EXERCISE INSTRUCTIONS:
Print word for word the records from the line containing "ни собой представляют." through the end.

RECORDED DATA:

════════

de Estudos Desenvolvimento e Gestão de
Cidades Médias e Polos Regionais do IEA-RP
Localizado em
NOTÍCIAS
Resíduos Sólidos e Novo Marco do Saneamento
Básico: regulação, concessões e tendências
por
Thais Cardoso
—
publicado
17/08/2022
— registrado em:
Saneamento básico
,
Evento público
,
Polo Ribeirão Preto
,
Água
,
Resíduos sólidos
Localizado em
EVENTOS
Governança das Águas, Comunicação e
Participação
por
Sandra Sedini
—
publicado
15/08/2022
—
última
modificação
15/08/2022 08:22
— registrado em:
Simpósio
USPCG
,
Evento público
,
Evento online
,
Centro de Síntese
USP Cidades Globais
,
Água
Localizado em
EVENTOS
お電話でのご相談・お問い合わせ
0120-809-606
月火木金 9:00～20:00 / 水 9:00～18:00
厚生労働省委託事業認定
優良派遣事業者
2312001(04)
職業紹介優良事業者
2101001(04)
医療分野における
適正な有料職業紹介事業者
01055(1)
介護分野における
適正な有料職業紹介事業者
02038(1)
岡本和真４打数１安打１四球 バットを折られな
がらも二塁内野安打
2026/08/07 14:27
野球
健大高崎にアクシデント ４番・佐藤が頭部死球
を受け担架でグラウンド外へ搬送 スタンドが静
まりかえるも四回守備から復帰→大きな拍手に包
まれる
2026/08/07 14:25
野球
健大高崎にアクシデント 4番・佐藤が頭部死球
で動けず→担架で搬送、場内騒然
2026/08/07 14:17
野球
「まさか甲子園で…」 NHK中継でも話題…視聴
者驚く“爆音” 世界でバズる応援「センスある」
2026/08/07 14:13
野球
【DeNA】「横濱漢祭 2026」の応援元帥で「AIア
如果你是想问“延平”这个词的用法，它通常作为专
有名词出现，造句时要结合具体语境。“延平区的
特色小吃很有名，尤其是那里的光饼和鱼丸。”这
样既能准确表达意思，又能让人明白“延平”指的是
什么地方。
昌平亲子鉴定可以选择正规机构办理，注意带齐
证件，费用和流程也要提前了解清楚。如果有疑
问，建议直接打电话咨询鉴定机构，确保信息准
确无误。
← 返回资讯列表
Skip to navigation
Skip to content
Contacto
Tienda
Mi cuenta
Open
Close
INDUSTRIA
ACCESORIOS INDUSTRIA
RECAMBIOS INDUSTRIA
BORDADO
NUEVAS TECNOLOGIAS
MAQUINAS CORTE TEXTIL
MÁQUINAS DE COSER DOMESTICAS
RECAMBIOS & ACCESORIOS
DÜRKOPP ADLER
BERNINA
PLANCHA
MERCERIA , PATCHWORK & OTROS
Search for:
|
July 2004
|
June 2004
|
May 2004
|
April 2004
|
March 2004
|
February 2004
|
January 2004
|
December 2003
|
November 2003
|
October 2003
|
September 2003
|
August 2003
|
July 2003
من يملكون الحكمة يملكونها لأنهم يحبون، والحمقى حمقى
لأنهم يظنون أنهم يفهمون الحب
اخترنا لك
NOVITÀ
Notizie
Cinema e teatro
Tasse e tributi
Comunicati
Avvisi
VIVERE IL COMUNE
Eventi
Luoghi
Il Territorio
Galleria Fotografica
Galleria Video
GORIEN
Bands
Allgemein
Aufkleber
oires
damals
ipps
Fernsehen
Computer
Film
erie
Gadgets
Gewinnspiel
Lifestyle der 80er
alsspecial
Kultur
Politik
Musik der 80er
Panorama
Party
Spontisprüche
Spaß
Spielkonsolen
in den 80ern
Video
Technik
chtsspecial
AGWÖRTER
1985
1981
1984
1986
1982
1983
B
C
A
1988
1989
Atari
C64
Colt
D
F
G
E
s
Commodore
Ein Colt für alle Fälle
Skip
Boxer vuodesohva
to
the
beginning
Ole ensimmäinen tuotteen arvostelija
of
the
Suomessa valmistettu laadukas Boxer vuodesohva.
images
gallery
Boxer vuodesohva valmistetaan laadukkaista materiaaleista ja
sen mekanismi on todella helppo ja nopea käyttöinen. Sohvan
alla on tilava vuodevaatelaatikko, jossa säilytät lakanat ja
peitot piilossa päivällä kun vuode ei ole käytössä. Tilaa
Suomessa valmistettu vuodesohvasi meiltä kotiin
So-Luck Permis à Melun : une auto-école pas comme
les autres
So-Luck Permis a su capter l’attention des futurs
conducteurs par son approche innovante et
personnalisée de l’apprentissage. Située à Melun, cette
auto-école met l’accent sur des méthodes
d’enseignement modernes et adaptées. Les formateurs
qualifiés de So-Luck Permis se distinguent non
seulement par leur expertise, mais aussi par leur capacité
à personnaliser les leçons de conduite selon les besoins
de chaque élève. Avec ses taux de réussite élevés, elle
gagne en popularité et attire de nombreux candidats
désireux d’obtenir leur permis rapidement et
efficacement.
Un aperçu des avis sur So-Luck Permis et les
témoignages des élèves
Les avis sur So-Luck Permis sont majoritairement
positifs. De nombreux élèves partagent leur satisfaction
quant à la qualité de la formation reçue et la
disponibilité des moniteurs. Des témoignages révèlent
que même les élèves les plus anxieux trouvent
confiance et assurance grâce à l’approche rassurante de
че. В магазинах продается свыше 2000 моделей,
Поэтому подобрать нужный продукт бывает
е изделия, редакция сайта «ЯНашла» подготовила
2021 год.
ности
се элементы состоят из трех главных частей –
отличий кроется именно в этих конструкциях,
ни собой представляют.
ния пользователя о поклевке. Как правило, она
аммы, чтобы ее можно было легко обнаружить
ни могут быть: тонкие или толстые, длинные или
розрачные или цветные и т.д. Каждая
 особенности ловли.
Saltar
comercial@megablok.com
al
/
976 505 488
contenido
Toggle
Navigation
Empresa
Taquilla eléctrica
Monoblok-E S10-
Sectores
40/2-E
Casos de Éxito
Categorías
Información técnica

════════

RESPONSE:
ни собой представляют.
ния пользователя о поклевке. Как правило, она
аммы, чтобы ее можно было легко обнаружить
ни могут быть: тонкие или толстые, длинные или
розрачные или цветные и т.д. Каждая
 особенности ловли.
Saltar
comercial@megablok.com
al
/
976 505 488
contenido
Toggle
Navigation
Empresa
Taquilla eléctrica
Monoblok-E S10-
Sectores
40/2-E
Casos de Éxito
Categorías
Información técnica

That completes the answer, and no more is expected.